Just as the state capture project has been a disaster for Bell Pottinger, it will ultimately prove to be a disaster for the ANC. The fact that state capture was a factional project, that it was birthed in the party and came to consume its abilities in government and society, is the ultimate indictment. There is no hand on the tiller and this is evident to the voting public.

We pursue an ideal of a nonracial, nonsexist society of equal opportunity, but the enormity of the legacy of colonialism and apartheid in our mortal imaginations damns this to be a futile pursuit.

Each tiny step forward towards our goal is inevitably measured against the impossibly long road that lies ahead.

We wrote a good Constitution, but the ANC, the political formation that was entrusted by the electorate to realise its vision, has brought upon us monstrosities such as Marikana, Esidimeni, Glebelands and state capture.

But the ANC’s failures needn’t be ours.
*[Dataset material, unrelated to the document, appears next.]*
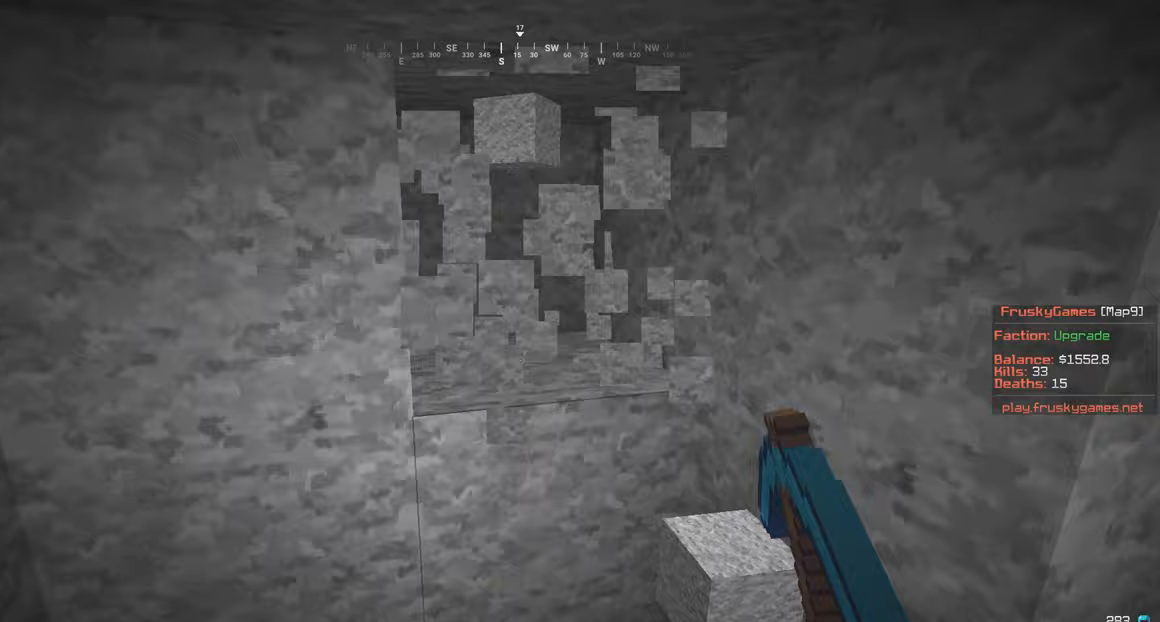
{"keys": ["a"], "mouse": ["left"], "events": [[133, "a", "down"], [133, "w", "down"], [467, "w", "up"]]}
We have to push forwards. Backwards is not an option. This is our struggle now.

The good news is that South Africans have chosen to go forwards. That choice is evident in the rejection of state capture from all quarters of our society. The DA should not have drawn the conclusion that Bell Pottinger broke us. It may not be evident now but the PR campaign ultimately backfired: the company has only served to prove that the democratic project belongs to all South Africans.